### PROBLEM
Line by line, return the data exactly as shown.

::::

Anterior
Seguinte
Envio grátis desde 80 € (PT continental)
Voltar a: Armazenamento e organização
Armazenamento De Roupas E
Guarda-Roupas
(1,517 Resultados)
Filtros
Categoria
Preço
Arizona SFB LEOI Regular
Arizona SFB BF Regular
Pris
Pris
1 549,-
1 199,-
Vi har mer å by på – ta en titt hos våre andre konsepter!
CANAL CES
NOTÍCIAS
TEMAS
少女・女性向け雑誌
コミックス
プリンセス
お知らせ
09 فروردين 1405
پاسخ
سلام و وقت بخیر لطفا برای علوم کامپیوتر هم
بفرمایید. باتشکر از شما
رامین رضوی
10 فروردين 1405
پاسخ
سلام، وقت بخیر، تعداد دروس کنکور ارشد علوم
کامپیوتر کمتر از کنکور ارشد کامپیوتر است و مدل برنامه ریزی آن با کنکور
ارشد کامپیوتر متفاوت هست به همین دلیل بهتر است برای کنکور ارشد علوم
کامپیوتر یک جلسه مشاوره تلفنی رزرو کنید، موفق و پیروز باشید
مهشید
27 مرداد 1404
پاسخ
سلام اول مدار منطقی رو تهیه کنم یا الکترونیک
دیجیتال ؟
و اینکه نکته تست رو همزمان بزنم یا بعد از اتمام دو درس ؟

::::

### EXERCISE RESPONSE
Anterior
Seguinte
Envio grátis desde 80 € (PT continental)
Voltar a: Armazenamento e organização
Armazenamento De Roupas E
Guarda-Roupas
(1,517 Resultados)
Filtros
Categoria
Preço
Arizona SFB LEOI Regular
Arizona SFB BF Regular
Pris
Pris
1 549,-
1 199,-
Vi har mer å by på – ta en titt hos våre andre konsepter!
CANAL CES
NOTÍCIAS
TEMAS
少女・女性向け雑誌
コミックス
プリンセス
お知らせ
09 فروردين 1405
پاسخ
سلام و وقت بخیر لطفا برای علوم کامپیوتر هم
بفرمایید. باتشکر از شما
رامین رضوی
10 فروردين 1405
پاسخ
سلام، وقت بخیر، تعداد دروس کنکور ارشد علوم
کامپیوتر کمتر از کنکور ارشد کامپیوتر است و مدل برنامه ریزی آن با کنکور
ارشد کامپیوتر متفاوت هست به همین دلیل بهتر است برای کنکور ارشد علوم
کامپیوتر یک جلسه مشاوره تلفنی رزرو کنید، موفق و پیروز باشید
مهشید
27 مرداد 1404
پاسخ
سلام اول مدار منطقی رو تهیه کنم یا الکترونیک
دیجیتال ؟
و اینکه نکته تست رو همزمان بزنم یا بعد از اتمام دو درس ؟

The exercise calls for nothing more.